===== Texto fuente =====

El prócer José Matías Delgado era propietario de una hacienda llamada Buena Vista de producción añilera, con una extensión de más de 1,500 manzanas, el gral. Manuel José Arce tenía propiedades que sumaban las 11, 648 manzanas, entre las que destacan las haciendas San Lucas y San Diego en San Salvador. José Simeón Cañas poseía la hacienda Jalponguita en Zacatecoluca con una extensión de 1728 manzanas.

Un quinto elemento es que al principio toda Centro América era un sola República, denominada “República Federal de Centro América”. Podemos decir entonces, que los grandes terratenientes de aquel momento se valieron del pueblo para defender sus intereses y proclamar la independencia, no era que se preocuparan por el pueblo, sino que estaban preocupados por su dinero y defender sus terrenos.

Años más tarde, no gozamos de una independencia absoluta. Seguimos dependiendo de EE.UU, al cual muchos llaman el sueño americano, convirtiéndose para muchos en la pesadilla norteamericana. Muchos dejan su país y viajan en condiciones deplorables, porque nuestro país se lo gastaron unos cuantos que siguen hundiéndolo, pero nos siguen vendiendo la idea de que son los héroes de El Salvador. Mientras a nuestros jóvenes no les enseñemos a interesarse por la historia, y solo los convirtamos en repetidores de datos, estaremos condenados a repetir la historia de aquel a quien le conviene quedar como héroe y salir en caballo blanco, como decía mi abuelita. Ahora, les llamamos los padres de la patria, otros ladrones que nos venden la idea de que trabajan y se desgastan por nosotros.

===== Extractos de registros =====

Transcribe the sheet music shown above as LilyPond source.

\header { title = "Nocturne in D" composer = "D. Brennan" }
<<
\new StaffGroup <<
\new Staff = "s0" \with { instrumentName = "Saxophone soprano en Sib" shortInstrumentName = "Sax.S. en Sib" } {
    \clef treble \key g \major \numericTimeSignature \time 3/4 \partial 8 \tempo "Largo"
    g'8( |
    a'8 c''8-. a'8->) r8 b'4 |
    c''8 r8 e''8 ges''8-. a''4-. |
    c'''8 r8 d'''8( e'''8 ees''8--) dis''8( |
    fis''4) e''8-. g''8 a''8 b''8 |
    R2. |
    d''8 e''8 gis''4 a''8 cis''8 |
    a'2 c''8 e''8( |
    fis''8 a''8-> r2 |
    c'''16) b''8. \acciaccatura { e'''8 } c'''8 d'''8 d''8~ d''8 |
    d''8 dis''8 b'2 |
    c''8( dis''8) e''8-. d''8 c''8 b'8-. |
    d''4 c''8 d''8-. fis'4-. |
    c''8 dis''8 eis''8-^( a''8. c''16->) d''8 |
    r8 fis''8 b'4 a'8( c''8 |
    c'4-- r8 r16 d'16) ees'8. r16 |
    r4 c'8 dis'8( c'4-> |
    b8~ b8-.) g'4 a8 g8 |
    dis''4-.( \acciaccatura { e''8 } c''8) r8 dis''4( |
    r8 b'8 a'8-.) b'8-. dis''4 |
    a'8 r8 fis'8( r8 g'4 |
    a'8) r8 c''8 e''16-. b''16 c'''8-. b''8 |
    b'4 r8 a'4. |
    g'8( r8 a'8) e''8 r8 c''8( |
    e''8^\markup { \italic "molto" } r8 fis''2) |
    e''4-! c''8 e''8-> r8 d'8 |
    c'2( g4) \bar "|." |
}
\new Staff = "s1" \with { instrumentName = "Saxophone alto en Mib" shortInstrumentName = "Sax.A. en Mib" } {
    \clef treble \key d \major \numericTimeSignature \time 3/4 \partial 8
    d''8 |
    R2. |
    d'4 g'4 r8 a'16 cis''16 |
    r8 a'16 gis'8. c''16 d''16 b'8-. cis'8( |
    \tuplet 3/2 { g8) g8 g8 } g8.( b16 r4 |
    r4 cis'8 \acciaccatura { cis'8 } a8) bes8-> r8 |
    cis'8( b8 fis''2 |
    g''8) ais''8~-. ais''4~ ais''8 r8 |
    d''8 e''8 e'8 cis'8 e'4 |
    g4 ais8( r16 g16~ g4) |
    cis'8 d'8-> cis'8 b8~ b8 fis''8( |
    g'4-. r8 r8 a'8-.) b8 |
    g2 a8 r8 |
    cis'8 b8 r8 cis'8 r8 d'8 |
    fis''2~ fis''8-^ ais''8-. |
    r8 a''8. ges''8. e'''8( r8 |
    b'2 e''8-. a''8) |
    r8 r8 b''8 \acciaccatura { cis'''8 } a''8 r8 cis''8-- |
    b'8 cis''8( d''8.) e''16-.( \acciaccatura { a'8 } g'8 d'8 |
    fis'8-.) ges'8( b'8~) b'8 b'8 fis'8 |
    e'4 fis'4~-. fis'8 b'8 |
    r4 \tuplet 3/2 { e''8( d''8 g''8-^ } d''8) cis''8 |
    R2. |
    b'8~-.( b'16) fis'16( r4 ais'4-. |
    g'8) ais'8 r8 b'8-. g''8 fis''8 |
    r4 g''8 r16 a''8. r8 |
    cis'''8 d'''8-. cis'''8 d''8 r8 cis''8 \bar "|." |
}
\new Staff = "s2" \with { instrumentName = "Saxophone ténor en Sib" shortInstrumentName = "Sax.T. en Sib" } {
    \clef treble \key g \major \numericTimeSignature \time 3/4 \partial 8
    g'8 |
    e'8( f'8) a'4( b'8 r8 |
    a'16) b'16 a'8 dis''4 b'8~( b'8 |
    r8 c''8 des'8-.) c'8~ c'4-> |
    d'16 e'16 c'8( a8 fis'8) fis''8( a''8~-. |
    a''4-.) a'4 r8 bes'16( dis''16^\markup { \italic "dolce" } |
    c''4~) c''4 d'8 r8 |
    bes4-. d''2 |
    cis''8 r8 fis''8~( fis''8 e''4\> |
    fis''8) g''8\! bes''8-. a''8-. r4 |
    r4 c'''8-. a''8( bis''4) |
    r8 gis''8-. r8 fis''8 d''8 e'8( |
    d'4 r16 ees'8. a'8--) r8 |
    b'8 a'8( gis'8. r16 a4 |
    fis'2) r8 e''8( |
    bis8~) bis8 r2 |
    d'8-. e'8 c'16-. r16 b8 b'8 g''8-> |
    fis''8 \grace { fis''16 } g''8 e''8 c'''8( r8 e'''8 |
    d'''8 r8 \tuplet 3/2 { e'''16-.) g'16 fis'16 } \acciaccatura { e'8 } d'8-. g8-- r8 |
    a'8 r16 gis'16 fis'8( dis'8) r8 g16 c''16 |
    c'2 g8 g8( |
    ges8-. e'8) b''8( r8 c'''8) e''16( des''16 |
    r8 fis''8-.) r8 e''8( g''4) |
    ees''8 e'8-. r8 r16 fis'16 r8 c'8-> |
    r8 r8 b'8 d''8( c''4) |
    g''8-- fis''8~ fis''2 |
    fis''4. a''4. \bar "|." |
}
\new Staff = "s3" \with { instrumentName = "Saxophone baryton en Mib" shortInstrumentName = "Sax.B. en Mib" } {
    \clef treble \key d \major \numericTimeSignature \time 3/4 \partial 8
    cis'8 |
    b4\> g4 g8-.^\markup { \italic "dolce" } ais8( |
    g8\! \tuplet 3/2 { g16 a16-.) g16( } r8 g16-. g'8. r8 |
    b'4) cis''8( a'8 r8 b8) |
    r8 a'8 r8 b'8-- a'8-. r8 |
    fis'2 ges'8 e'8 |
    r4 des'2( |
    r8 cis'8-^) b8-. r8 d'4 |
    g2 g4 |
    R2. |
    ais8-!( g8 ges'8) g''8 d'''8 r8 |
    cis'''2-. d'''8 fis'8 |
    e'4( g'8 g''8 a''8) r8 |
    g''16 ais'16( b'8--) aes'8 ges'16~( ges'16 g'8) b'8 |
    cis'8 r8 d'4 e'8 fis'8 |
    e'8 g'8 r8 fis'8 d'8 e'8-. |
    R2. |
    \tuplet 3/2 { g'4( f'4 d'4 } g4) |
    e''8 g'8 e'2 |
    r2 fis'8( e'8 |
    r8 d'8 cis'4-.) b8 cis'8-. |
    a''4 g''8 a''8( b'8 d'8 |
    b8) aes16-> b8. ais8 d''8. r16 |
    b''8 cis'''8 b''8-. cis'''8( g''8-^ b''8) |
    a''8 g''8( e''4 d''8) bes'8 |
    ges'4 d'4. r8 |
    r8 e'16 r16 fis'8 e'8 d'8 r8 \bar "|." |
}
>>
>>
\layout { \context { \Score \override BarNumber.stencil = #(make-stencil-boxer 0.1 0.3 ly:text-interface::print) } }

=====

• [Cómo resolverla]: Enumera todas las haciendas que el texto sobre la independencia centroamericana menciona por su nombre.

• [Resultado]: Buena Vista, San Lucas, San Diego y Jalponguita.